Problem details.
Pick up the write-up on Timbaland's 1998 solo album Tim's Bio after its last sentence and keep it going in the same voice.

Text extract.
○ ○ ○
Timbaland Gets Richer

 

Tims_Bio.jpg

 

Nobody talks about this anymore, but Timbaland already released a solo album. It was called Tim's Bio: Life From Da Bassment, and it came out in 1998. I'm not totally sure about this, but I think it was the last album to feature both Jay-Z and Nas before the two of them started bury the hatchet on Late Registration. On "To My," both Nas and Mad Skillz sounded totally lost and out of their element, not sure what to do with all the empty spaces and smeared glops of melody that Timbaland was giving them. Jay did better on "Lobster & Scrimp," but that song was maybe the apex of Jay's money-cash-hoes phase, and he came off like a sneering asshole: "I hate straight bitches / You gotta wait bitches / I don't know you, I don't fuck on the first date bitches." I wonder if Beyonce ever heard the part about how he had girls saying "'no no no' then 'yeah yeah yeah' like she Destiny's Child." It's sort of telling that both of them got destroyed by Ludacris, still an Atlanta disc jockey at the time. "Phat Rabbit" was the first time I'd ever heard Luda, who didn't really say much of anything worth remembering but who wrapped his lightspeed rasp around the huge, undulating beat, doing whatever he could to highlight those hypnotic tambourine swishes and gooey synth blurts instead of trying to stay on top of them. In a lot of ways, Timbaland is the guy who made it possible for rappers like Ludacris to become stars; by making the track the center of attention instead of the rapper, he opened the door for guys who were better at complementing beats than dominating them.

 

Timbaland's vocals appear on less than half of the tracks on Tim's Bio, but it's still a solo album because Tim's spaceship beats almost always transcend their vocals. There's a part on "Here We Come," where Tim half-raps, "She said that and he said that and he said that Timbaland can't rap / But I don't care because I make dope tracks / I make you bounce and wiggle and do this and that." As a rap lyric, that's basically as abysmal as you can possibly get, but it also slyly acknowledges its own shittiness; it doesn't matter if Tim can't rap as long as the song is great. And "Here We Come" is great, so there you go. Tim is a terrible rapper and an even worse singer, but he knows how to make his own vocals fill the right spaces in his tracks, and so he ends up sounding good more often than he probably should. Something I remembered when I was reviewing the new Cee-Lo best-of cash-in (first-week Soundscan 788; someone's getting fired): Tim completely destroyed Cee-Lo on "I'll Be Around" even though Cee-Lo is one of the greatest Southern rappers of all time and Tim is, um, not. But Cee-Lo tries to get fast and slippery with the track, tries to run circles around it and ends up defeated. Tim just bounds out over it with this overblown joviality that's impossible to hate, and he owns the track.
○ ○ ○
Raw records.
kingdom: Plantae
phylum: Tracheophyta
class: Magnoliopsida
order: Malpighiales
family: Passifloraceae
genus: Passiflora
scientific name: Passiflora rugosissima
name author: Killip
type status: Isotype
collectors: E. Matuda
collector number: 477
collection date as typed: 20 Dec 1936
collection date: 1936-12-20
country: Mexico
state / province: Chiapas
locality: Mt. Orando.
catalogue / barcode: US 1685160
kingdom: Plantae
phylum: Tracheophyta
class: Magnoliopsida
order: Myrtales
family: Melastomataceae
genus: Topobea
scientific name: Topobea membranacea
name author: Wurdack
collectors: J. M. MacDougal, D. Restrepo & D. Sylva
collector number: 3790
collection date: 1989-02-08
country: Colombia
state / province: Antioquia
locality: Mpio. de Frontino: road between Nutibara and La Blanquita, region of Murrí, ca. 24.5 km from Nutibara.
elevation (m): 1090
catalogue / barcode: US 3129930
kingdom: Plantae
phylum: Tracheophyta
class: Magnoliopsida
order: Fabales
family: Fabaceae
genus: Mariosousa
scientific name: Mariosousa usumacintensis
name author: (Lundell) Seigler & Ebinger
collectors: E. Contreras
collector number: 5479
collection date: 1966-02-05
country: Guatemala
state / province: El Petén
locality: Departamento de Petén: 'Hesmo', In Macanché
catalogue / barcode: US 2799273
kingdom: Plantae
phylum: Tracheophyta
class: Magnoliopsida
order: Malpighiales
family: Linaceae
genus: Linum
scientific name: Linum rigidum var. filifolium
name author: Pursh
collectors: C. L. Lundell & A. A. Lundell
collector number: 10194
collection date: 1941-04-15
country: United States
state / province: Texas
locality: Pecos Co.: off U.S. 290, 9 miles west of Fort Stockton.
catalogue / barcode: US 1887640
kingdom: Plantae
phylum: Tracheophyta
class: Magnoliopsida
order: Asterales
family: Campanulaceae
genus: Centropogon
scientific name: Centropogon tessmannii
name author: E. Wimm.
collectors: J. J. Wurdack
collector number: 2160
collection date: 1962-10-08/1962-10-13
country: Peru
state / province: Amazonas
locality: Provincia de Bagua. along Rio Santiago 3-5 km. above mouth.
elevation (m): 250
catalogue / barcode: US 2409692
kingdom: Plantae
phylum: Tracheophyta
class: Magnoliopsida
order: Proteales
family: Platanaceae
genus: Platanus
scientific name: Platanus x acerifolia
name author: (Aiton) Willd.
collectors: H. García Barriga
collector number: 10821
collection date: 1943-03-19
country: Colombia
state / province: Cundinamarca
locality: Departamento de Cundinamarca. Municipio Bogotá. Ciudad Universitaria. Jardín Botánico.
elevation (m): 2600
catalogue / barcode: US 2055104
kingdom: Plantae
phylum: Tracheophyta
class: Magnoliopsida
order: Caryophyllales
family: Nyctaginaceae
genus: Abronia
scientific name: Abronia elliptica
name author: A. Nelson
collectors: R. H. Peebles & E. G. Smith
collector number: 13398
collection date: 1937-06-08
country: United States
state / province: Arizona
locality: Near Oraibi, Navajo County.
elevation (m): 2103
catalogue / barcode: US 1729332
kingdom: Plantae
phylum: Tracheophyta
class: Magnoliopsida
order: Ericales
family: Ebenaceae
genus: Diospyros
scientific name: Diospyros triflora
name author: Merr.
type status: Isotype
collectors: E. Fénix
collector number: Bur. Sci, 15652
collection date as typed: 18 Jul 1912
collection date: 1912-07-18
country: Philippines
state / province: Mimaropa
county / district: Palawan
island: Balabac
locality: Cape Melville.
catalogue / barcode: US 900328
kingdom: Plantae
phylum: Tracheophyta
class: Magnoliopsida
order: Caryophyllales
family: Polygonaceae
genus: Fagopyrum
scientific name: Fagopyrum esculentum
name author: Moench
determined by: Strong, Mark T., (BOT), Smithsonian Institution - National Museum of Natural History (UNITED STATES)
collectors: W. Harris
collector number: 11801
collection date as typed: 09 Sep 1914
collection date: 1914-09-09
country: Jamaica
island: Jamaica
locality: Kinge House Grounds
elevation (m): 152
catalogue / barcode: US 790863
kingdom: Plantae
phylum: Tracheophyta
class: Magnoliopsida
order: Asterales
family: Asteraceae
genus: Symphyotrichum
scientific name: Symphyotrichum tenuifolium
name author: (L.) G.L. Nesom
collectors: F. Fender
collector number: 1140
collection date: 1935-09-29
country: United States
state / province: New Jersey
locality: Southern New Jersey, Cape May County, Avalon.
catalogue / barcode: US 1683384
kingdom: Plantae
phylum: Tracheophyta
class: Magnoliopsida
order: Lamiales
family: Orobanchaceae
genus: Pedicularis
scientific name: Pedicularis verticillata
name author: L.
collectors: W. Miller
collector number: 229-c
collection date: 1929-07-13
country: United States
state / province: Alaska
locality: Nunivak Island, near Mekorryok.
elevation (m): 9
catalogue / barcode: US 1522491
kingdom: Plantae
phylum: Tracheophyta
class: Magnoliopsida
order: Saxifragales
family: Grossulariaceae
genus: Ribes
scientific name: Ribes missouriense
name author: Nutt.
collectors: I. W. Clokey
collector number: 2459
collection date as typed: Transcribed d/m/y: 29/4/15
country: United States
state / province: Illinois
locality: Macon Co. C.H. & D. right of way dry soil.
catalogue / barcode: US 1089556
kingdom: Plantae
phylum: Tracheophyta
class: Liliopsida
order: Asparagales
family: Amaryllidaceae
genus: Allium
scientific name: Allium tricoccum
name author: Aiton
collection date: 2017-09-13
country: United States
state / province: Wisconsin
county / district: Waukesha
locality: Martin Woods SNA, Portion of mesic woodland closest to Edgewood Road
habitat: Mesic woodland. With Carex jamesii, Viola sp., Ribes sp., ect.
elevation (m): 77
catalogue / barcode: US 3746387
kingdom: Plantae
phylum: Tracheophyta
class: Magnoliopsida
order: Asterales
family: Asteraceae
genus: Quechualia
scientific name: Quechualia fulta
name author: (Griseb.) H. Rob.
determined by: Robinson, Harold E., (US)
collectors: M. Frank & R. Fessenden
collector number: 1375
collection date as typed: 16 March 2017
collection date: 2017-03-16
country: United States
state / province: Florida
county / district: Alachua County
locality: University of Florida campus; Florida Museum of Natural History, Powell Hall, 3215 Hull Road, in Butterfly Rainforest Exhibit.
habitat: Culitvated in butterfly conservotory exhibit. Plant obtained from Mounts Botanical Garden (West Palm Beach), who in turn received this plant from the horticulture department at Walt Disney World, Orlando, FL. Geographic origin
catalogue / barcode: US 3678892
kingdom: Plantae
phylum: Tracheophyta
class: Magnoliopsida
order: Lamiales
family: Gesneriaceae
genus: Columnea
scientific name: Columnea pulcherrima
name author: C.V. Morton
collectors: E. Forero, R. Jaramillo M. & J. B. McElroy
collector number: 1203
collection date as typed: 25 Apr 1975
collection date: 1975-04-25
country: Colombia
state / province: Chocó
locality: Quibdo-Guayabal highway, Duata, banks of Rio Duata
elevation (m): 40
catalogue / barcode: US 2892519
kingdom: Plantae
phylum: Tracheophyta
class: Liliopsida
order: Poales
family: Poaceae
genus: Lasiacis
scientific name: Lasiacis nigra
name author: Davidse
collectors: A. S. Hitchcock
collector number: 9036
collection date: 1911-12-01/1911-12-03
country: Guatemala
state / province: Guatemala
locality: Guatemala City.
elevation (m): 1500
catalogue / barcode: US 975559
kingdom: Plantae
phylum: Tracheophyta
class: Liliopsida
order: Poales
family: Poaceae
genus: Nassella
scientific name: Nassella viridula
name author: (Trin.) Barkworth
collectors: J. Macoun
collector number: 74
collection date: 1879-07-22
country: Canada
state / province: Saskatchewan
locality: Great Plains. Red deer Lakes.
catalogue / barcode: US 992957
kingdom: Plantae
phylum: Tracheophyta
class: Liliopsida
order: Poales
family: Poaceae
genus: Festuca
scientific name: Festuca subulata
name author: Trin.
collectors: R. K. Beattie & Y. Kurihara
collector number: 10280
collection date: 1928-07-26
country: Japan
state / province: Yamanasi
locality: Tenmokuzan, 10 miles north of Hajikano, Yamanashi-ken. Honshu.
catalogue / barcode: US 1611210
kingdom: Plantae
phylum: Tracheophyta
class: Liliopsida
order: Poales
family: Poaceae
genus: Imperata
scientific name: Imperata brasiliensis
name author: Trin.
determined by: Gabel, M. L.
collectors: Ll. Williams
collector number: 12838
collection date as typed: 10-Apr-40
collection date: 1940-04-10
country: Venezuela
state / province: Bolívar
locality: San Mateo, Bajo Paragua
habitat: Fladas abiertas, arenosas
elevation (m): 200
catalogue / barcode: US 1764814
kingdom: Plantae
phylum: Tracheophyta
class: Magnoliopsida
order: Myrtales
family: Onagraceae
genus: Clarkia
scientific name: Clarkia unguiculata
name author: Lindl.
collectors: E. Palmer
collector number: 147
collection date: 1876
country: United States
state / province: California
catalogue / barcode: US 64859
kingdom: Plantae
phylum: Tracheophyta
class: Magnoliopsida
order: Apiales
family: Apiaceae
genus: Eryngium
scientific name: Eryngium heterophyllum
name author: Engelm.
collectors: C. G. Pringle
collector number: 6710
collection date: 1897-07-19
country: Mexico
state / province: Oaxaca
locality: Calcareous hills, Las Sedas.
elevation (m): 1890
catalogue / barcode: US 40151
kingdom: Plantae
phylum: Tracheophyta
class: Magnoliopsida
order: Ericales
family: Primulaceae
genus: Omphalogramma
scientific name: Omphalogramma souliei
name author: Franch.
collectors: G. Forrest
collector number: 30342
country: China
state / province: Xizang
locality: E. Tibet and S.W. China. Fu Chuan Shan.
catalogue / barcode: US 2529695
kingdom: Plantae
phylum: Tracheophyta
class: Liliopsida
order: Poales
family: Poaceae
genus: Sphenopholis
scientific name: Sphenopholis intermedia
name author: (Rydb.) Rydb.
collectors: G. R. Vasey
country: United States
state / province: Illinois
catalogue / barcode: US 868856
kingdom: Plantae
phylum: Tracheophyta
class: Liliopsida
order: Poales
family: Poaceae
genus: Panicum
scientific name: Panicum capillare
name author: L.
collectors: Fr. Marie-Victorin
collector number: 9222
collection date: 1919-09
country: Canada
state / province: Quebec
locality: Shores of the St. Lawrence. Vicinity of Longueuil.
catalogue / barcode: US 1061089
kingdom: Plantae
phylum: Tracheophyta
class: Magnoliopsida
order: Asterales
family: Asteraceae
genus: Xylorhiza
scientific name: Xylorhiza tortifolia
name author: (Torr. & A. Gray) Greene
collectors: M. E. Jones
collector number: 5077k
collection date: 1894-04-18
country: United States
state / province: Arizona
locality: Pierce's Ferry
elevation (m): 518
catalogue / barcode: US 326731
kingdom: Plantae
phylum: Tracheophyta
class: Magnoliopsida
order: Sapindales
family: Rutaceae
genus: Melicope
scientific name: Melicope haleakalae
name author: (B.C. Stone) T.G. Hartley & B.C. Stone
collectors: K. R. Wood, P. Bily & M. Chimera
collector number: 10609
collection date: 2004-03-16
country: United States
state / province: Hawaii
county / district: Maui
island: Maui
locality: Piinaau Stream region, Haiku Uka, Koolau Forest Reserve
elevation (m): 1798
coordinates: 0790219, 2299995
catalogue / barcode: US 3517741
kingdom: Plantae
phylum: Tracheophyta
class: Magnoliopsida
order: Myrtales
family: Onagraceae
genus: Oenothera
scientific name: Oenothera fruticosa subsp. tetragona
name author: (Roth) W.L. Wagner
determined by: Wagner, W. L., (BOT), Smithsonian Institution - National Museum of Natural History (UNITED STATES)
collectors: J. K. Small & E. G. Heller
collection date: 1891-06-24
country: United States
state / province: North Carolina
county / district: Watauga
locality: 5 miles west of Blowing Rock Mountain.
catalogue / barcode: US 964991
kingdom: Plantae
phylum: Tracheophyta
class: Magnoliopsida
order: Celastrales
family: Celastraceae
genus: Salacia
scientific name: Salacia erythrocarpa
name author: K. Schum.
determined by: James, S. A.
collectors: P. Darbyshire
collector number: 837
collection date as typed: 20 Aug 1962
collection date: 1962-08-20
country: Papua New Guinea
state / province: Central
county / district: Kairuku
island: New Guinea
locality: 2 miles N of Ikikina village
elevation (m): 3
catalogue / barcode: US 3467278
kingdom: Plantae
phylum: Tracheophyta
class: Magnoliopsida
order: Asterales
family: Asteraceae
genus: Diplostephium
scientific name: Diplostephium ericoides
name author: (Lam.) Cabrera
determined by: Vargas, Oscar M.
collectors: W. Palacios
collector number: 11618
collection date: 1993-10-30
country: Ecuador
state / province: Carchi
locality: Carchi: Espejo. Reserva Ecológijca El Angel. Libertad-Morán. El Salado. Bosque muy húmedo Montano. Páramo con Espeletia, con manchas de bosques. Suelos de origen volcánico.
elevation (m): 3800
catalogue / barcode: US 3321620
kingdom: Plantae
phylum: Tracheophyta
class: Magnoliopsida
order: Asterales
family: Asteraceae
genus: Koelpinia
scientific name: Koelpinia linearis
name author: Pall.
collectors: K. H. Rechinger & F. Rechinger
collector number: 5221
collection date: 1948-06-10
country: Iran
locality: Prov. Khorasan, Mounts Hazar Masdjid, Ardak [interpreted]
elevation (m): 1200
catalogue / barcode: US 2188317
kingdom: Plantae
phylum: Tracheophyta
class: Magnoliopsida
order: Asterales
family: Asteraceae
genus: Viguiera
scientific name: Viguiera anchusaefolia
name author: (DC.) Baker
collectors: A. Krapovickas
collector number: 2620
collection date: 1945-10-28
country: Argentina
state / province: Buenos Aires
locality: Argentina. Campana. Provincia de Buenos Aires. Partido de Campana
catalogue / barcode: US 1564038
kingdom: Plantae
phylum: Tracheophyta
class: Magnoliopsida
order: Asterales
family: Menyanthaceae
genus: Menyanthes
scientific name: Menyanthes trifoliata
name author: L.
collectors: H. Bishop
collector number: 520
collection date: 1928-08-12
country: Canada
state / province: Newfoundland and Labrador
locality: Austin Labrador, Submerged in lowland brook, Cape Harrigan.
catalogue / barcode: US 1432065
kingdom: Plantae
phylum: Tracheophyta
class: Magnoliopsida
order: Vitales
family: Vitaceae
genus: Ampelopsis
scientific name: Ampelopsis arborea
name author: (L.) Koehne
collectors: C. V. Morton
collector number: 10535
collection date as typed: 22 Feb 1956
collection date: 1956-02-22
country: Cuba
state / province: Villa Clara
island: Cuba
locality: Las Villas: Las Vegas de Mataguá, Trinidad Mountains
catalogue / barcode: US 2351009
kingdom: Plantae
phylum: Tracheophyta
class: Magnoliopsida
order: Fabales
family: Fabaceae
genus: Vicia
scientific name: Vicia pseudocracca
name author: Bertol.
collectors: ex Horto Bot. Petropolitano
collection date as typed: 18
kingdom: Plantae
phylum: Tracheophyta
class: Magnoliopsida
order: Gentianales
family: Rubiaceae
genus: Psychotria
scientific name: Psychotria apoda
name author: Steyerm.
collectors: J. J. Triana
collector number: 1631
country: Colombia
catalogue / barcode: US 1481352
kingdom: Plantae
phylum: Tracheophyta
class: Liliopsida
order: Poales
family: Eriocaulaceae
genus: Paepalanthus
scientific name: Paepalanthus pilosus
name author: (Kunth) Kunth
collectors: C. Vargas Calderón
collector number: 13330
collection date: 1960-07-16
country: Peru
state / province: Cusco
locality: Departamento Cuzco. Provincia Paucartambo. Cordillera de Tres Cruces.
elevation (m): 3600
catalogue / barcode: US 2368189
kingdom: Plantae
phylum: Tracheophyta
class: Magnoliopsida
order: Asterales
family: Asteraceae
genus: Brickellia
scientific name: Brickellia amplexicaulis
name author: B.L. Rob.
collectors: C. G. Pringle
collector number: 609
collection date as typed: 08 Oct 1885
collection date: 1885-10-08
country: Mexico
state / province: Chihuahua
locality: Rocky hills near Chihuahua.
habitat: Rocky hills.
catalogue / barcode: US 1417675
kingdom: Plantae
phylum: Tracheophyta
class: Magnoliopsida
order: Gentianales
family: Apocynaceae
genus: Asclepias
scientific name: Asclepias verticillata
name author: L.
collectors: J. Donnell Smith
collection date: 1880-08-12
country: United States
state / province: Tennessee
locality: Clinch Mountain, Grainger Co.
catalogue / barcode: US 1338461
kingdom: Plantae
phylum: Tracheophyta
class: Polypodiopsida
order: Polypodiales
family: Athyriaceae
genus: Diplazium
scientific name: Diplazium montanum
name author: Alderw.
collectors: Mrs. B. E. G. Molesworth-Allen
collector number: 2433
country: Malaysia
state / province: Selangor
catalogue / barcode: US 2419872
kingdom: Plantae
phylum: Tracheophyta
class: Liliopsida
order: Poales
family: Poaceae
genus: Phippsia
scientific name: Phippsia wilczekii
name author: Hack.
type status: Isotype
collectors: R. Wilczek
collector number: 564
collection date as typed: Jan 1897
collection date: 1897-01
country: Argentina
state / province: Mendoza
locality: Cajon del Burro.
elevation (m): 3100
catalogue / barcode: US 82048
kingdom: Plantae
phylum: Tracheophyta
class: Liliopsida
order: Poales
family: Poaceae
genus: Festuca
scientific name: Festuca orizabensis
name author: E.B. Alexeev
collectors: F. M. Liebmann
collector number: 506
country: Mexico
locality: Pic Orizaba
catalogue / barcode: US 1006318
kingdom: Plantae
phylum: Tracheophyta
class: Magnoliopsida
○ ○ ○
Reply to the task.
 

A month ago, Noz wrote a column about how Timbaland has basically given up on rap except in the rare cases when a major label chump like Diddy or Rich Boy ponies up what must be some huge producer's fees. He's spending more of his time these days working with singers like Nelly Furtado and Justin Timberlake, people who actually still sell records and who seem willing to spend lots of time with Timbaland in the studio figuring out just how their voices can best become elements in his whirling electro-symphonies. Noz seems to think it's a money thing, and maybe it is. But a few years ago, Timbaland gave a bunch of those standard rap interviews about how he was bored with rap and how he was listening to Coldplay and John Mayer instead. That's what every rap guy was saying a couple of years ago, but I can honestly see how Timbaland might've gotten tired of rap. Too often on his rap productions, the voices never quite sunk into the tracks the way I can imagine he wanted them to. Timbaland tracks certainly command huge prices, but he's supposedly doing a whole lot of work on the new Bjork album, and I can't imagine he took full price for that. When I interviewed the Rapture, they told me how they'd taken meetings with him and wished they could've come to a deal, and I really, really wish something would've come of that. They couldn't afford him, but he probably knew that when he took the meeting, and he was interested in working with them anyway. These days, Timbaland is following his muse, which according to Wikipedia means he might actually be working with Muse. The weird thing about that is that his artistic vision and his bank account seem to be after the same thing most of the time. He wants to make huge, sweeping, disorienting pop music, and it probably doesn't hurt that people are buying that stuff. Working with Justin Timberlake seems to be both an aesthetic and a financial decision; I can't imagine he'd get the same thrill out of making tracks for circa-2006 Ludacris or whoever.

 

Which brings us to "Give It to Me," a new track that's supposedly the first single from a Timbaland solo album that'll be out early next year. The beat is typically great recent-vintage Tim: two lines of busy, rubbery hand-percussion rubbing up against ghostly synth-twinkles. Nobody raps on the song, but all three of the people singing might as well be rapping. Nelly Furtado chirps a few lines about being a supermodel and loving her ass and her abs. Justin Timberlake talks shit at some unnamed rival: "I saw you trying to act cute on TV; just let me clear the air / We missed you on the charts last week; that's right, you wasn't there." And Tim uses his big, goofy singsong voice to smack around other producers: "I get a half a mil for beats; you get a couple grand," "I'm a real producer, you just a piano man." I have no idea who he's talking about; maybe I'd know if I read Scratch. But the three of them carry themselves with the sort of unforced swagger that's almost completely missing from, say, Kingdom Come. It makes sense. Furtado's album was mostly crap, but it had a couple of good singles and sold pretty well. Timberlake's album is both one of the best-selling and one of the best albums of the year. And Timbaland is on top of the world. He can gloat if he wants.